Gather every line of the items below that contains the word "maximum". Case counts.

* RECORDS FOR THIS EXERCISE:
********************

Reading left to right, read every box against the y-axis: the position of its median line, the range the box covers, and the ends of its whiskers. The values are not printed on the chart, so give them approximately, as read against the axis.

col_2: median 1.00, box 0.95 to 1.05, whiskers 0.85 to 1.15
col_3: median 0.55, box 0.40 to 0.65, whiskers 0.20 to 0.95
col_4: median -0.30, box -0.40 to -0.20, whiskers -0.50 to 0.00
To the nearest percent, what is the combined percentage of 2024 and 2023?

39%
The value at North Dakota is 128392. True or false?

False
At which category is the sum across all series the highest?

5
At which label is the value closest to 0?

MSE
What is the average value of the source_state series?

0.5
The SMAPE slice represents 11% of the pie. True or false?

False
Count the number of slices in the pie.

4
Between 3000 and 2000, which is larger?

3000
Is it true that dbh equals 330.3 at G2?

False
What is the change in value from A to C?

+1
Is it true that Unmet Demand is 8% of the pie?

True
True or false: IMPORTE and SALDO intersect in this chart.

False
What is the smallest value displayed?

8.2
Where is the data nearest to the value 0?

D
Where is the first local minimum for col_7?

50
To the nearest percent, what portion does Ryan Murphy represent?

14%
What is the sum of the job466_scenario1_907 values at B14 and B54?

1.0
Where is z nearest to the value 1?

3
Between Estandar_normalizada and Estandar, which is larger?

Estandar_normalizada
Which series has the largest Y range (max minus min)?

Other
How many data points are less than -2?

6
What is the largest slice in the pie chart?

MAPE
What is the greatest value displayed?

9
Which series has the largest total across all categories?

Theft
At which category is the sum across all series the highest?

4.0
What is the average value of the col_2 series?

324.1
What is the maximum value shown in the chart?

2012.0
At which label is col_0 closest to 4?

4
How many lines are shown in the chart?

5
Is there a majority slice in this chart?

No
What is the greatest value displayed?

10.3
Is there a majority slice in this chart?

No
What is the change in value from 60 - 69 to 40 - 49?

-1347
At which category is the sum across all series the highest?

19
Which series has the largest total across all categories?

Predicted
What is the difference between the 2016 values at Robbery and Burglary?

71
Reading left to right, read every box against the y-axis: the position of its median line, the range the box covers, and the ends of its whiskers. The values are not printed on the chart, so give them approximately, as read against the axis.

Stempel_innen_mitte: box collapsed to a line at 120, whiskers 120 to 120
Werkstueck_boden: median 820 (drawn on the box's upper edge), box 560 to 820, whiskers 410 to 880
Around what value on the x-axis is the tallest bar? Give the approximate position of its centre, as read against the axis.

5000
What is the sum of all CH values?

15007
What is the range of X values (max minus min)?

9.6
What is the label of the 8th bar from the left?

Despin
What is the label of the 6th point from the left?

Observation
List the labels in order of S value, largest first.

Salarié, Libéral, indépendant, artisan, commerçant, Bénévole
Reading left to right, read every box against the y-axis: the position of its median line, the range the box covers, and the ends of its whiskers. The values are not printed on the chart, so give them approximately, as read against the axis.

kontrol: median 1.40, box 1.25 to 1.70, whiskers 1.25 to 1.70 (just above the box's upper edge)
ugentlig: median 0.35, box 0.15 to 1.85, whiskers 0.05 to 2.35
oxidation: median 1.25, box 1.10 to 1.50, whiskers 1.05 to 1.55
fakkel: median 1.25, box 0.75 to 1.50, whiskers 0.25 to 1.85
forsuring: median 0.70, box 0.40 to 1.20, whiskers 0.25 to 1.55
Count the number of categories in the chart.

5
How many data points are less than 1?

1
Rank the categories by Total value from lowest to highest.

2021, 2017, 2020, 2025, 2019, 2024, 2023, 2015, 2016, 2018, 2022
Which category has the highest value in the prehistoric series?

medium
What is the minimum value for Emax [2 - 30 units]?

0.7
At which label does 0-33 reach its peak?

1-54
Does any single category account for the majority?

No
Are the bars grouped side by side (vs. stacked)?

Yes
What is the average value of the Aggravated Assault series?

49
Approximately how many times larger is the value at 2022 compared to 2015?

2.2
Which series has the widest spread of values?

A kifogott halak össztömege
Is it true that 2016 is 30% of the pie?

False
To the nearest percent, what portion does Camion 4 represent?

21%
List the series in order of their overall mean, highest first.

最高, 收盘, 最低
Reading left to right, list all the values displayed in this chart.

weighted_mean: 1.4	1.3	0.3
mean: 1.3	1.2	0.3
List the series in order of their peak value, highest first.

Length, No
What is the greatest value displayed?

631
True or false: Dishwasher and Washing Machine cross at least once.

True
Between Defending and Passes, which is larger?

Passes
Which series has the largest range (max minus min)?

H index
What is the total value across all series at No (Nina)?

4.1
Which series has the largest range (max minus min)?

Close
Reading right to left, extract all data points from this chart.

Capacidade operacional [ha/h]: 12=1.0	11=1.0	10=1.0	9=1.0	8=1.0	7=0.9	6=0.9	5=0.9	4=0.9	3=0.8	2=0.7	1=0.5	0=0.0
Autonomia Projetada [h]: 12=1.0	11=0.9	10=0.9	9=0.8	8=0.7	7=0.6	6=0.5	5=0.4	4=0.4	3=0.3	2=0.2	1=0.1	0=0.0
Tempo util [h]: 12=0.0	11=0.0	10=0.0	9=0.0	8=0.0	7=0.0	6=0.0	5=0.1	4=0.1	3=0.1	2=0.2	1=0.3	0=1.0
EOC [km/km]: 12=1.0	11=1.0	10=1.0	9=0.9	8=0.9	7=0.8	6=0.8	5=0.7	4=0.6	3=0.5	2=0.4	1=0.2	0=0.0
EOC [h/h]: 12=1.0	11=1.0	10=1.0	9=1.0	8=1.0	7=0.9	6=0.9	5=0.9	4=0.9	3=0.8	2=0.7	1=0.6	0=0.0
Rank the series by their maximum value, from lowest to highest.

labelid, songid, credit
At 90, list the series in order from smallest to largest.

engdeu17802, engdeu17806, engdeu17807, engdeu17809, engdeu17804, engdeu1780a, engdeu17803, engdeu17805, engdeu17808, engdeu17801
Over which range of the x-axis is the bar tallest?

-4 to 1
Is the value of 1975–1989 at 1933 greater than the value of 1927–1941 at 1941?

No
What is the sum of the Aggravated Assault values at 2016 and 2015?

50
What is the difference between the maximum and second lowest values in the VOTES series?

********************

* SOLUTION:
What is the maximum value shown in the chart?
Rank the series by their maximum value, from lowest to highest.
What is the difference between the maximum and second lowest values in the VOTES series?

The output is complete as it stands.